短期決戦で終わらせなければ確実に全員がダウンする未来が待っていた。アイリスの目指す決着が分からない以上、何とも言えないが、ユーキは頭の片隅でそんなことが起これば、最悪の事態になるだろうと感じていた。
そう例えば――――
「――――させるかっ!」
――――気絶したオーウェンへの攻撃。
ユーキを近づけさせないように小さい水の玉をいくつも浮かべて迎撃する傍ら、自身の背後に隠した魔法でオーウェンへと水の蛇を放つ。その速度は最初のレーザーのような噴射に比べれば、かなり遅く、ガンドのいい的になっていた。
地面ごと抉りぬいた蛇は霧散し、アイリスの下へと水が戻ることなく散っていく。わずかに逸れた視線をユーキが前に戻すと、目前に自分を狙う水弾が迫っていた。
「そっちは気にするな!」
クレアが叫んで杖を真横へと振るうと、まるで巨大なハンマーに殴られたかのように目の前の空間から水弾が消し飛んだ。

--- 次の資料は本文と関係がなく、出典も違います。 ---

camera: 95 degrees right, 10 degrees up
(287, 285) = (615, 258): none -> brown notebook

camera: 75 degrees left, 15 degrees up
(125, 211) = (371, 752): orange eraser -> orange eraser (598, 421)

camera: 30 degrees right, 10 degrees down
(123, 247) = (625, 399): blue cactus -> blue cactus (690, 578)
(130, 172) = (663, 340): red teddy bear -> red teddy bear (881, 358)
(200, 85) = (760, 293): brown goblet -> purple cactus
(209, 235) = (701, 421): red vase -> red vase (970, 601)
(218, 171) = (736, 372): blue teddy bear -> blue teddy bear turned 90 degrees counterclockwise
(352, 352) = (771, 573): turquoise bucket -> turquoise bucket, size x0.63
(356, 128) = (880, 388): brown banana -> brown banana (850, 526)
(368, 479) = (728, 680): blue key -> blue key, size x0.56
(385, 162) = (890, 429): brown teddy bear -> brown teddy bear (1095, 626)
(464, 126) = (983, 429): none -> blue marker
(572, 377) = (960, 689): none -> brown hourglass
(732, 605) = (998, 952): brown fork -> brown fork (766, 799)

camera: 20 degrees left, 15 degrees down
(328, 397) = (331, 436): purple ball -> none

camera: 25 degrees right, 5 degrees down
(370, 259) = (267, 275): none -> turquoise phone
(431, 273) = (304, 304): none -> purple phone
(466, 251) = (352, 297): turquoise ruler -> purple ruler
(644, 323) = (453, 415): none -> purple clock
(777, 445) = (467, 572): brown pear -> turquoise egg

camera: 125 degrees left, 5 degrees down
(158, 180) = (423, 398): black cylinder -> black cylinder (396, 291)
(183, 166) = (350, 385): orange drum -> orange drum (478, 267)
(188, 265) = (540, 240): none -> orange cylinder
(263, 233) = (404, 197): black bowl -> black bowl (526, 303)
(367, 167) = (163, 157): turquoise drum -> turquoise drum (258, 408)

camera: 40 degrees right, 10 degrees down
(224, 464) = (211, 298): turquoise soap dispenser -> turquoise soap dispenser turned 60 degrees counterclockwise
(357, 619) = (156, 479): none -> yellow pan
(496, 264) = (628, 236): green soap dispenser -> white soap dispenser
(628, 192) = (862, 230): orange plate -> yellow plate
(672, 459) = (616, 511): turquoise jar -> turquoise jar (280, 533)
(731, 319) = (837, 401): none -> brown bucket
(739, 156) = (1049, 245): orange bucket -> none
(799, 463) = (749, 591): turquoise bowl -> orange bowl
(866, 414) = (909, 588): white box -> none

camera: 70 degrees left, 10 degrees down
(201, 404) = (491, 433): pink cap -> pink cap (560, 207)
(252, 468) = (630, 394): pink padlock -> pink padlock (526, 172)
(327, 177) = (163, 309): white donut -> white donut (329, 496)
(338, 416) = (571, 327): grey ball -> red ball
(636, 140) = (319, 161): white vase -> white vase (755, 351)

硬直して踏みとどまっていたユーキの体が、慣性の法則に従い前へと傾き始める。再び、足に力を入れて踏み出す。ずっと魔力だけで水を操っていたアイリスにも疲れがたまってきていたのか、次の操作に移るまでの反応が鈍い。そこにサクラの魔法が揺さぶりをかけた。
「ナイス援護!」
そのままユーキは距離を縮めると、一気にアイリスの傍に横たわるマリーへ手を伸ばす。
「――――そこは私の領域」
アイリスの呟きに思わず、ユーキは出した手を引っ込める。全速力で突っ込んでいった姿勢を考えれば十分な反応速度だったが、それでも遅かった。
伸ばした右腕の手首から先が下から上へと跳ね上げられる。すぐにユーキの結界が反応して魔法を弾き飛ばすが、その一瞬の間にダメージを負っていた。
「オーウェンが前に作り出した竜巻、か?」
目の前にはアイリスを囲むように渦を巻く水の竜巻。一瞬で現れたソレはユーキの右手首を軽く痺れさせたばかりでなく、その握力も奪っていた。
「ユーキ。その結界は優秀。だけど、結界の内側に展開された魔法を防げるほど万能じゃない」
右手首を押さえるユーキが見えているようにアイリスは告げる。
「これ以上、邪魔をしないで。次はこの程度で済む保証は、ない」
「何がそこまでお前を突き動かすのかは知らないけど、マリーは無事なんだ。少しは落ち着け!」
ユーキは大声で呼びかけるが、竜巻が止まる気配はない。一か八か、結界を信じて飛び込んでみるか。そうユーキが考えていた矢先に後ろから声がかかった。